Problem:
Copy each entry below exactly. No images.
────────────────────
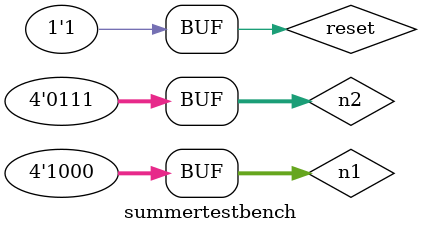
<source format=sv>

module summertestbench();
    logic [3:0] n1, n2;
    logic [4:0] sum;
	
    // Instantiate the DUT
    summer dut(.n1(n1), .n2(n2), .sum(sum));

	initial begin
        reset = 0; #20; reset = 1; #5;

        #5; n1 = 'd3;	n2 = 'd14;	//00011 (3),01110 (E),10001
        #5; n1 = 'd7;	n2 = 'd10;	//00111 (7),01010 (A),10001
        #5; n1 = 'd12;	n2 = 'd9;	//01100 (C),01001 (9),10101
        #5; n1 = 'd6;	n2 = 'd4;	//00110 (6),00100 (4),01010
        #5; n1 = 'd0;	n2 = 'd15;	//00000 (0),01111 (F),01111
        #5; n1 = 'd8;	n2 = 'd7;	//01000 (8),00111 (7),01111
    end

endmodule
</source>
────────────────────
Output of the exercise:
<source format=sv>

module summertestbench();
    logic [3:0] n1, n2;
    logic [4:0] sum;
	
    // Instantiate the DUT
    summer dut(.n1(n1), .n2(n2), .sum(sum));

	initial begin
        reset = 0; #20; reset = 1; #5;

        #5; n1 = 'd3;	n2 = 'd14;	//00011 (3),01110 (E),10001
        #5; n1 = 'd7;	n2 = 'd10;	//00111 (7),01010 (A),10001
        #5; n1 = 'd12;	n2 = 'd9;	//01100 (C),01001 (9),10101
        #5; n1 = 'd6;	n2 = 'd4;	//00110 (6),00100 (4),01010
        #5; n1 = 'd0;	n2 = 'd15;	//00000 (0),01111 (F),01111
        #5; n1 = 'd8;	n2 = 'd7;	//01000 (8),00111 (7),01111
    end

endmodule
</source>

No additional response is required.